Jeff devient le coureur sympa, étonnant et détonnant, celui que l’on aime bien écouter au vélo-club. Le champion redevenu humble, redevenu simple serviteur. Il effectue un vertigineux retour dans le peloton. Débarassé de la pression, les pédales tournent plus vite et tout en assurant son service au roi, il réussit des coups d’éclats (Paris-Nice, 1992) et des places d’honneur (14è du Tour de France et Giro, 1991). Il redevient l’excellent rouleur qu’il était. Il accompagne partout son roi, le veille, le surveille. Et il fait un jour un numéro d’équipier incroyable dans la montagne. C’est un de mes meilleurs souvenirs sur le tour. Alors qu’Indurain et Chiapucci (ou Bugno, désolé, j’étais jeune) se tirent la bourre pour le jaune, il se retrouve seul à emmener son leader au pied de la dernière ascension. Ils ne sont plus que tous les trois. Cuit, Jeff ne peut plus suivre, il doit laisser les 2 patrons s’expliquer. Il a tant donné. On le donne alors pour mort, avalé par le peloton. La moto 1 s’en va sans lui. Et là l’extraordinaire se produit. Alors que les deux champions rivalisent de braquets dans la montée, on voit soudain revenir Jeff et reprendre la montée pour son leader. Miguel est emmené comme dans un fauteuil par le fougueux Jeff qui donne même l’impression de pouvoir aller plus vite. Que va-t-il se passer ? Jeff va-t-il les déposer tous les deux pour enfin aller gagner son tour ? Non, bien sûr.
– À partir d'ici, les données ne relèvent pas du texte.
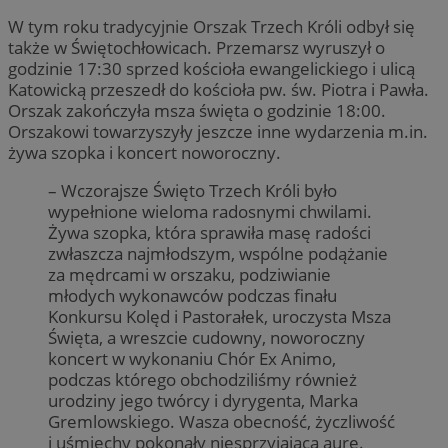
W tym roku tradycyjnie Orszak Trzech Króli odbył się
także w Świętochłowicach. Przemarsz wyruszył o
godzinie 17:30 sprzed kościoła ewangelickiego i ulicą
Katowicką przeszedł do kościoła pw. św. Piotra i Pawła.
Orszak zakończyła msza święta o godzinie 18:00.
Orszakowi towarzyszyły jeszcze inne wydarzenia m.in.
żywa szopka i koncert noworoczny.
– Wczorajsze Święto Trzech Króli było
wypełnione wieloma radosnymi chwilami.
Żywa szopka, która sprawiła masę radości
zwłaszcza najmłodszym, wspólne podążanie
za mędrcami w orszaku, podziwianie
młodych wykonawców podczas finału
Konkursu Kolęd i Pastorałek, uroczysta Msza
Święta, a wreszcie cudowny, noworoczny
koncert w wykonaniu Chór Ex Animo,
podczas którego obchodziliśmy również
urodziny jego twórcy i dyrygenta, Marka
Gremlowskiego. Wasza obecność, życzliwość
i uśmiechy pokonały niesprzyjającą aurę.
Jeff est un homme d’honneur et il se sacrifie comme prévu pour Miguel.
Ce jour là, Jeff Bernard a montré à tous que l’on pouvait marquer la mémoire collective autrement que par les titres. Ce jour là, j’ai compris ce que pouvait être la beauté d’un sacrifice. Le vélo était vraiment un sport collectif. Le lendemain je soufflais à mes potes que dorénavant ils pouvaient m’appeler Jeff.